On comprend de tout cela à quel point il faut se garder du lashone har'a, car pour qui est englué dans cette pernicieuse manière d'agir, que D. nous en préserve, la Téshouva est presque impossible. Il ne se souviendra certainement pas de toutes les âmes qu'il a blessées par ses paroles malveillantes. En outre, les personnes dont il se souvient d'avoir médit (4) n'en savent [probablement] rien, et il aura honte de le leur révéler. Parfois, s'il a évoqué une tare familiale, il cause du tort à toutes les générations à venir, de sorte qu'il ne pourra jamais obtenir le pardon pour de telles paroles !

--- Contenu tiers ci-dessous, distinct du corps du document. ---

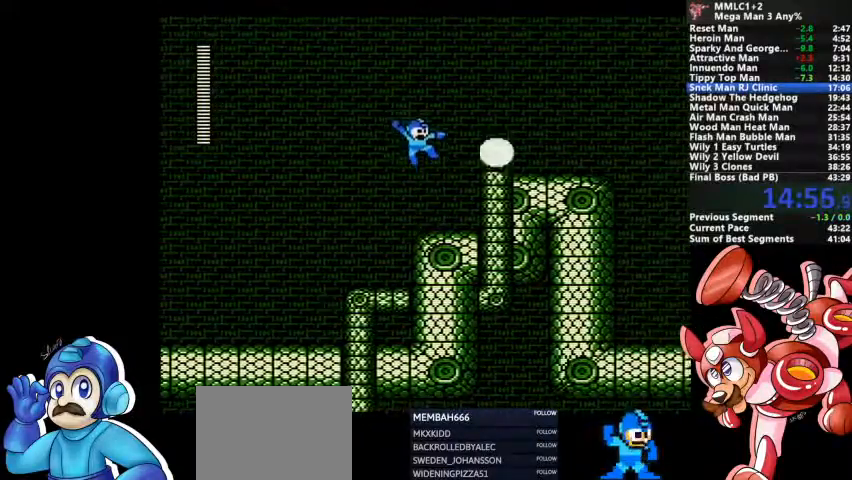
{"dt_ms": 1000, "buttons": []}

Comme l'ont enseigné Ḥazal : « Celui qui parle d'une tare familiale n'obtiendra jamais l'expiation [pour cette faute.] » (5)

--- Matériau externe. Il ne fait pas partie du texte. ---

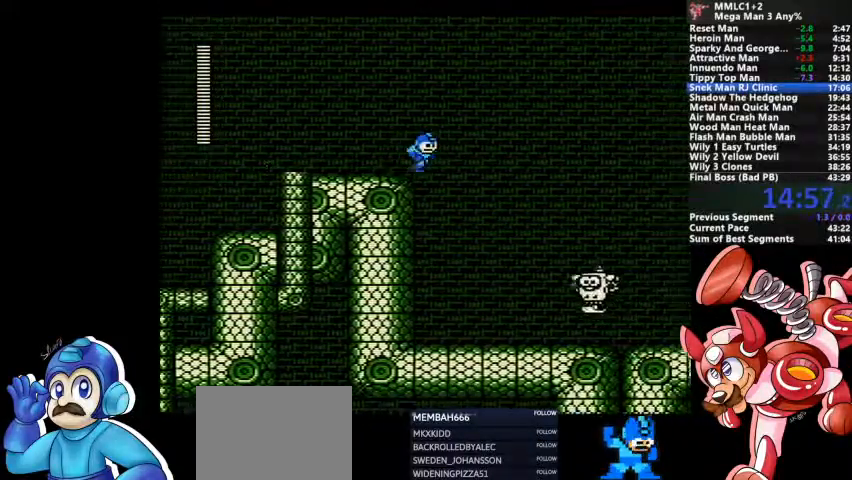
{"dt_ms": 500, "buttons": ["SQUARE"], "events": [[433, "SQUARE", "down"]]}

C'est pourquoi il faut rester à distance de ce défaut extrêmement destructeur, pour ne pas se trouver dans le cas de « ce qui est tordu et ne peut être redressé. » (6)
Digression sur la Téshouva selon le Rambam (Maïmonide)
Dans son traité « Mishneh Torah » (littéralement « répétition de la Torah », une compilation des lois de la Torah), Rambam consacre un chapitre entier à la Téshouva (« repentir »). Voici un résumé de la première loi :
« En ce qui concerne tous les commandements de la Torah, qu'il s'agisse d'obligations ou d'interdictions, lorsque l'homme qui transgresse l'un d'entre eux, que ce soit volontairement ou par inadvertance, voudra s'en repentir et se détourner de sa voie mauvaise, il devra d'abord confesser devant HaShem Yitbarakh Shémo, ainsi qu'il est écrit : « Un homme ou une femme, lorsqu'ils auront commis parmi tous les péchés de l'homme, en commettant une infidélité envers HaShem [mais qu'ensuite cet individu se sente coupable], il confessera le préjudice commis, [puis il restituera intégralement l'objet du délit, augmenté du cinquième, et qui doit être remis à la personne lésée] » (7)
Il s'agit d'une confession en paroles. Une telle confession est une obligation [de la Torah]. Comment procède-t-on à cette confession verbale ? Le fauteur s'exprime de la façon suivante : « Je T'implore, ô Eternel ! J'ai fauté. J'ai fait preuve d'entêtement ; j'ai blasphémé contre Toi, particulièrement en agissant de telle et telle manière. Vois maintenant ! Je me suis repenti et j'ai honte de mes actes. Je ne retournerai jamais à ces fautes. »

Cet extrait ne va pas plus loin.